* Task prompt *
All entries are to be retyped without alteration.

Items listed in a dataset

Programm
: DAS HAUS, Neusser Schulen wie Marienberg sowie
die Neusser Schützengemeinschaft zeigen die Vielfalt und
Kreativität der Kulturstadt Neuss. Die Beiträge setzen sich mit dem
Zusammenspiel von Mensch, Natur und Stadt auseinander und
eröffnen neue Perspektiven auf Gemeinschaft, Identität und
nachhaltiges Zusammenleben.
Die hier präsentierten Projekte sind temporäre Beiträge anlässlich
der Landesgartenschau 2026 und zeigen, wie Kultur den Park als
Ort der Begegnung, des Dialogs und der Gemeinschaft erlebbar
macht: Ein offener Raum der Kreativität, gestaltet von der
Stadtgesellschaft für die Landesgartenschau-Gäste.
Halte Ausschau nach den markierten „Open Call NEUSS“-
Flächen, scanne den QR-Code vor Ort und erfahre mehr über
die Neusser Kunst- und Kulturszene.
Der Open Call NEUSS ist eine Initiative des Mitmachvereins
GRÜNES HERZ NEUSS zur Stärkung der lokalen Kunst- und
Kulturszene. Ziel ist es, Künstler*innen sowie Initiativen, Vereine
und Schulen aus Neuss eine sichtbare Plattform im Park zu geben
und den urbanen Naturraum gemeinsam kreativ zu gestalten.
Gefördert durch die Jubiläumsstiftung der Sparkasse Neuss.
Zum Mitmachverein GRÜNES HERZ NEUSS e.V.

* Response box *
Programm
: DAS HAUS, Neusser Schulen wie Marienberg sowie
die Neusser Schützengemeinschaft zeigen die Vielfalt und
Kreativität der Kulturstadt Neuss. Die Beiträge setzen sich mit dem
Zusammenspiel von Mensch, Natur und Stadt auseinander und
eröffnen neue Perspektiven auf Gemeinschaft, Identität und
nachhaltiges Zusammenleben.
Die hier präsentierten Projekte sind temporäre Beiträge anlässlich
der Landesgartenschau 2026 und zeigen, wie Kultur den Park als
Ort der Begegnung, des Dialogs und der Gemeinschaft erlebbar
macht: Ein offener Raum der Kreativität, gestaltet von der
Stadtgesellschaft für die Landesgartenschau-Gäste.
Halte Ausschau nach den markierten „Open Call NEUSS“-
Flächen, scanne den QR-Code vor Ort und erfahre mehr über
die Neusser Kunst- und Kulturszene.
Der Open Call NEUSS ist eine Initiative des Mitmachvereins
GRÜNES HERZ NEUSS zur Stärkung der lokalen Kunst- und
Kulturszene. Ziel ist es, Künstler*innen sowie Initiativen, Vereine
und Schulen aus Neuss eine sichtbare Plattform im Park zu geben
und den urbanen Naturraum gemeinsam kreativ zu gestalten.
Gefördert durch die Jubiläumsstiftung der Sparkasse Neuss.
Zum Mitmachverein GRÜNES HERZ NEUSS e.V.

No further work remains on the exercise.